A “tinker” is (or was) an itinerant craftsman who would travel from village to village fixing metal utensils — pots, pans, kitchen knives, and the like. They were generally held in pretty low repute, and tended to be ready targets for derision.
The profession is obsolete nowadays (nobody mends metal utensils; we just buy new ones), but the word “tinker” is still used in at least one phrase: “a tinker’s dam.” Or it might be “a tinker’s damn.” And you’ll also hear it as “a tinker’s darn.” The usage of the phrase is usually in the form of “I don’t give a tinker’s dam/n/rn,” meaning whatever you’re talking about is so worthless it’s beneath notice (except of course that you’ve just called attention directly to whatever it is).

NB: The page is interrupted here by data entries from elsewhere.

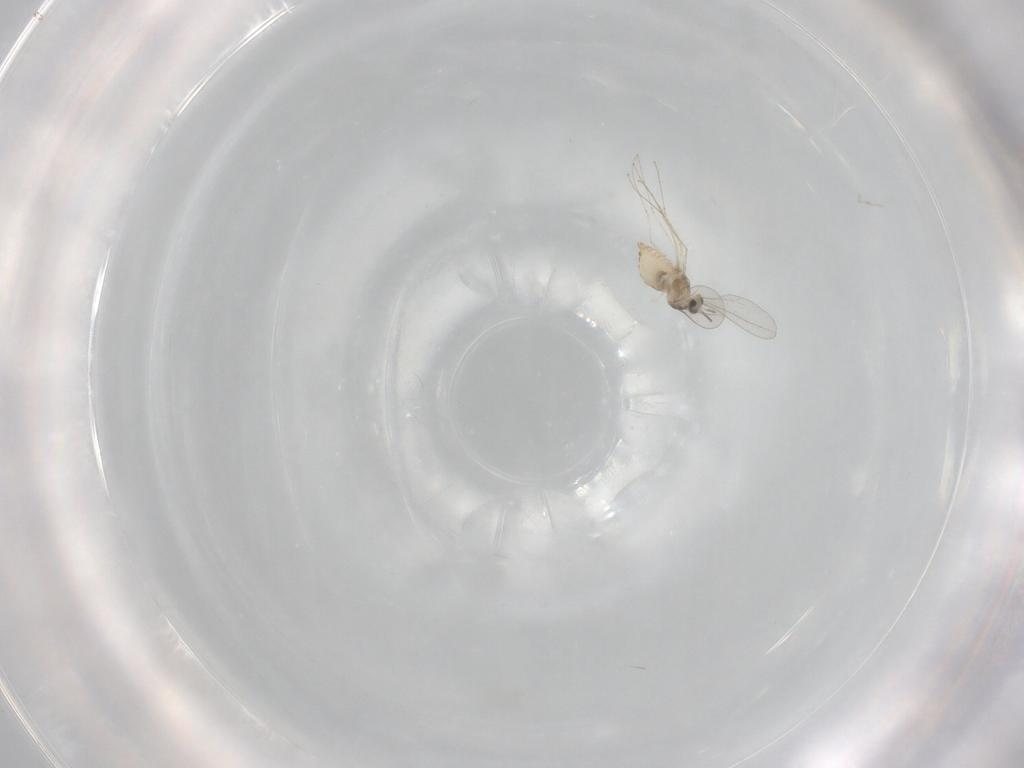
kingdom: Animalia
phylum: Arthropoda
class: Insecta
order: Diptera
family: Cecidomyiidae
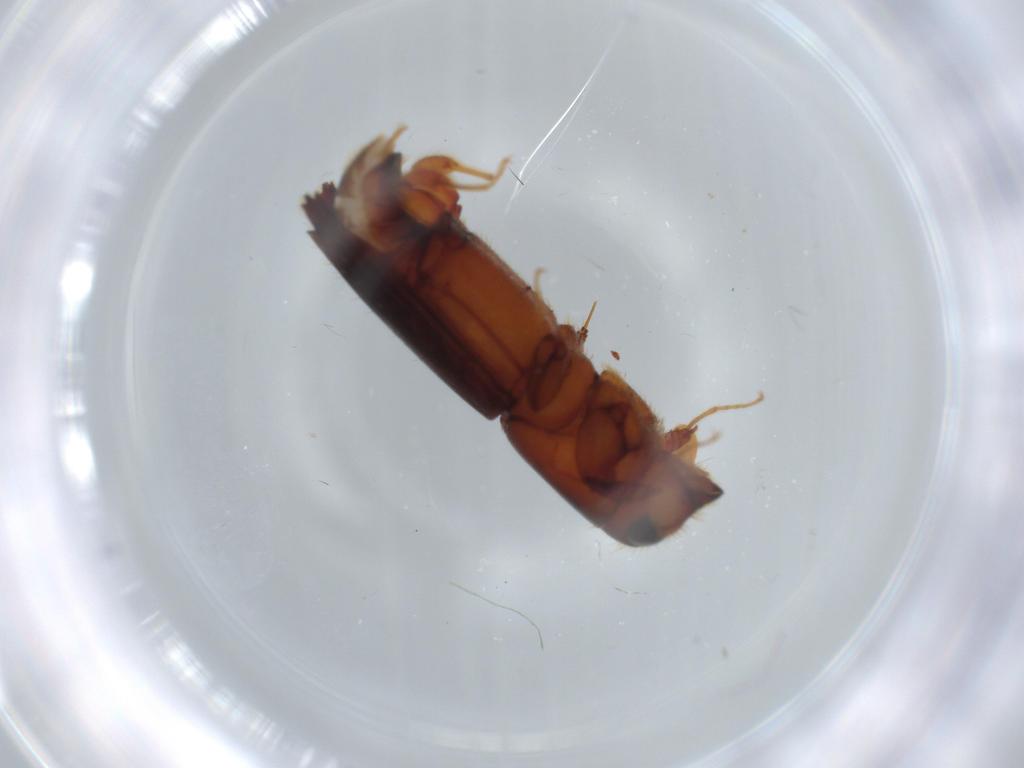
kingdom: Animalia
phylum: Arthropoda
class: Insecta
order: Coleoptera
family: Curculionidae
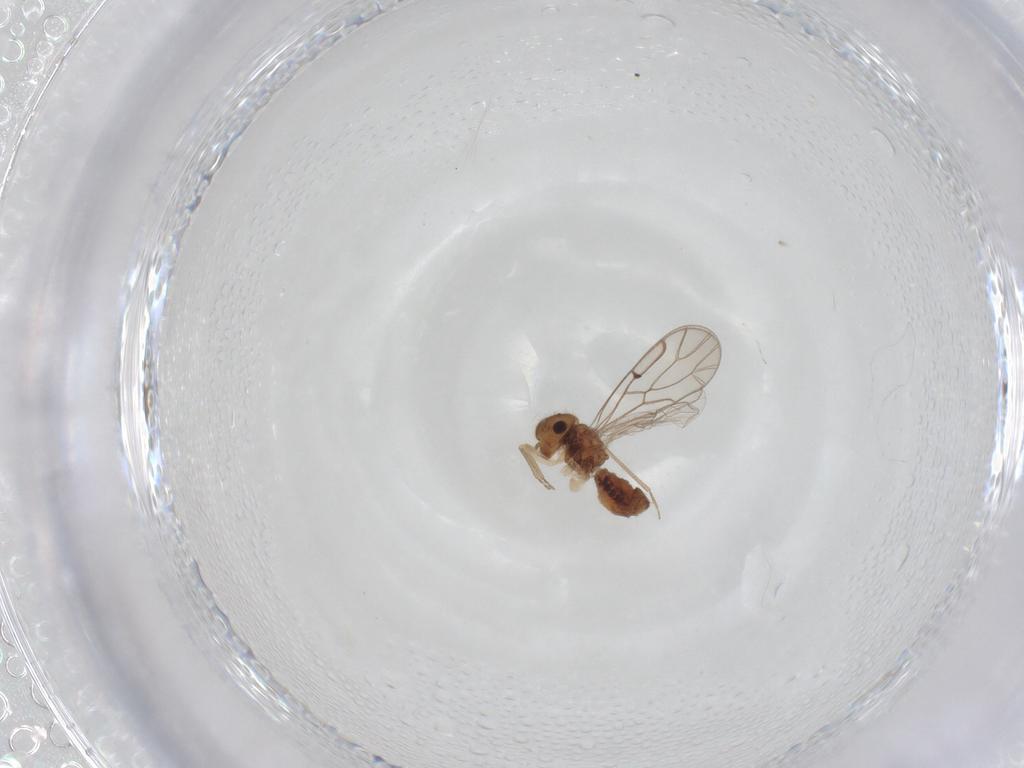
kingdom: Animalia
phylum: Arthropoda
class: Insecta
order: Psocodea
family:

Oddly enough, there’s a plausible case that all three variants — or at least two of them — are original. In the course of their work tinkers might need to apply heat to an item to be mended, to melt some solder. To cool the item quickly, they needed a bit of water, and a common practice (which you can sometimes still see used today by historical reenactors) was to build a little dam of clay on the workbench to contain a pool of water. Or the pool might alternatively contain melted solder to more easily apply to the item under work. That was “a tinker’s dam.” There are references to the practice in The Practical Dictionary of Mechanics by Edward H. Knight in 1877. He described it as “A wall of dough raised around a place…to flood with a coat of solder.”
However, tinkers were also famous for their impolite language; just as sailors’ language resulted in common phrases such as “curse like a sailor,” there were a number of tinker-related sayings: “swear like a tinker,” “quarrelsome as a tinker,” and, of course “a tinker’s damn” (or “a tinker’s curse”).
These phrases were commonly used in English starting around the 1200s (when the word “tinker” itself appeared from nobody-knows-where). The modern variant about “not giving a tinker’s damn” arose in the 1700s when similar constructions became common. “Not worth a curse,” “not give a curse,” “not care a curse,” and similar phrases appeared. Even Thomas Jefferson, in a 1763 letter, wrote “I do not conceive that any thing can happen…which you would give a curse to know.”
By the 1800s the tinker-related phrases had reached their peak of popular usage. The Oxford English Dictionary suggests it was due to “the reputed addiction of tinkers to profane swearing.”
As for “a tinker’s darn,” it’s a modern version watered down for public consumption, as in a 2003 on CNN when Joe Biden (Senator Biden at the time) said “None of [the Iraqi security forces] are worth a tinker’s darn.” But as with most political language, that particular phrase probably isn’t worth a tinker’s damn.